Bagi Ardon Jashari, musim ini memang penuh tantangan. Mantan Club Brugge tersebut langsung mengalami cedera patah tulang yang menghambat waktu adaptasi, dan bermainnya saat baru tiba di AC Milan.
Di paruh kedua, ia jarang dimainkan karena Max Allegri lebih memilih opsi lain. Posisinya sebagai gelandang tengah juga membuatnya bersaing dengan Luka Modric di level klub dan Granit Xhaka serta Remo Freuler di tim nasional.
"Saya kecewa, itu wajar.
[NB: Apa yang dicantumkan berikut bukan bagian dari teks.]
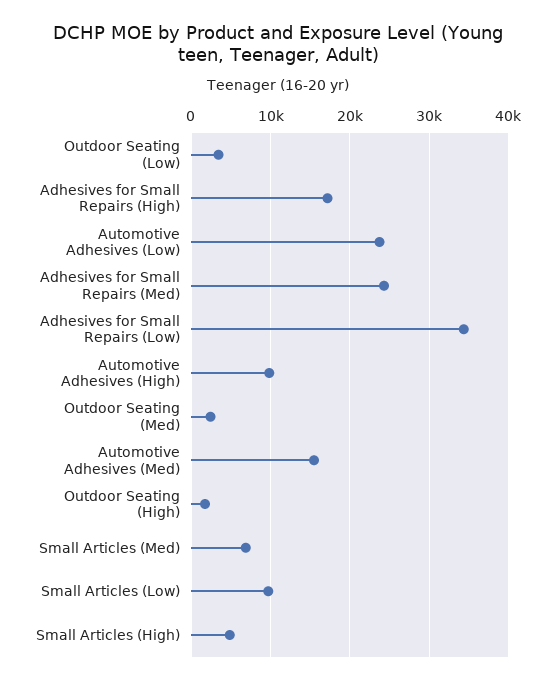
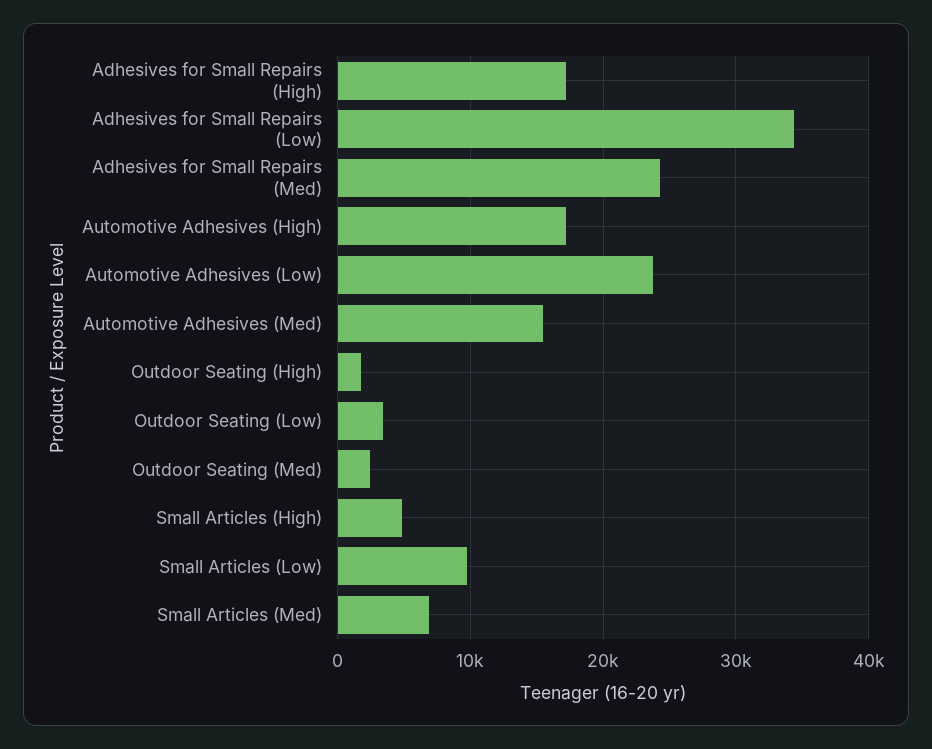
Automotive Adhesives (High): 10000 -> 17000

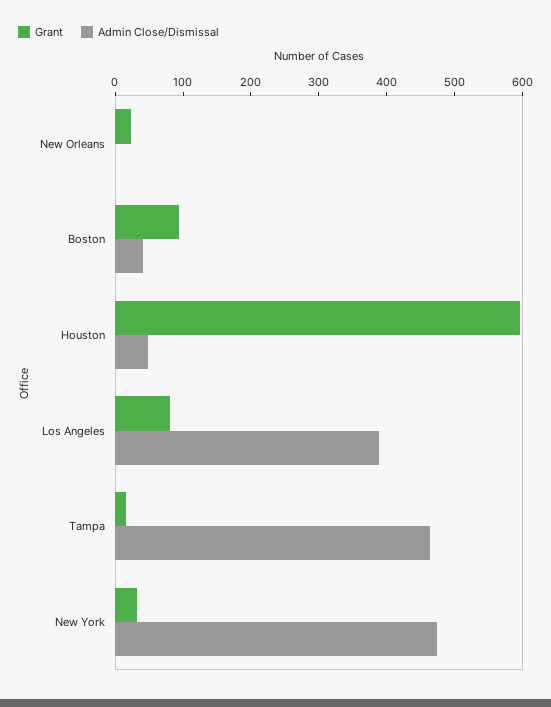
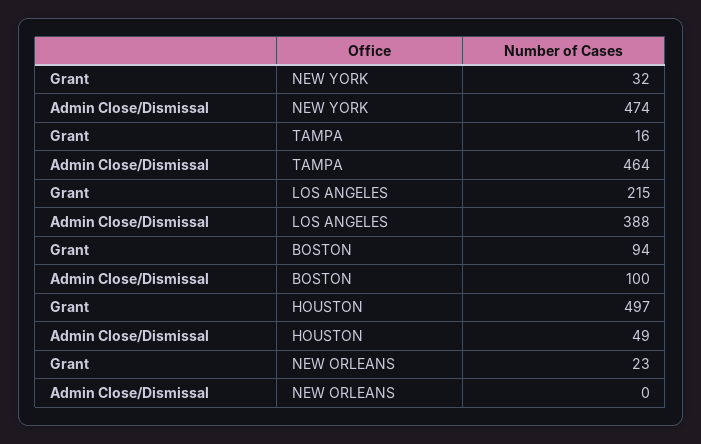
Admin Close/Dismissal, Boston: 40 -> 100
Grant, Houston: 600 -> 497
Grant, Los Angeles: 80 -> 215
Kami pemain selalu berharap untuk bermain; itu adalah pekerjaan kami," ujar Jashari kepada Blick.
"Saya memberi tahu Murat Yakin bahwa saya akan tiba di kamp pelatihan dengan energi yang baik dan sikap yang benar, siap melayani tim dan membantu, tetapi pada akhirnya, selalu pelatih yang memutuskan siapa yang bermain."
Kebersamaan Jashari dengan AC Milan telah berlangsung cukup lama, dan ia diharapkan menjadi bagian dari proyek masa depan klub. Namun, minimnya menit bermain di level klub dan tim nasional menjadi perhatian.
Musim lalu, ia hanya mencatatkan 35 penampilan di semua kompetisi dengan total 1.264 menit, jauh dari kata ideal untuk pemain seusianya.
Situasi ini menjadi bahan evaluasi bagi Milan di bawah pelatih anyar Ruben Amorim. Dengan datangnya pelatih baru, Jashari berharap mendapatkan kesempatan lebih banyak untuk menunjukkan kemampuannya.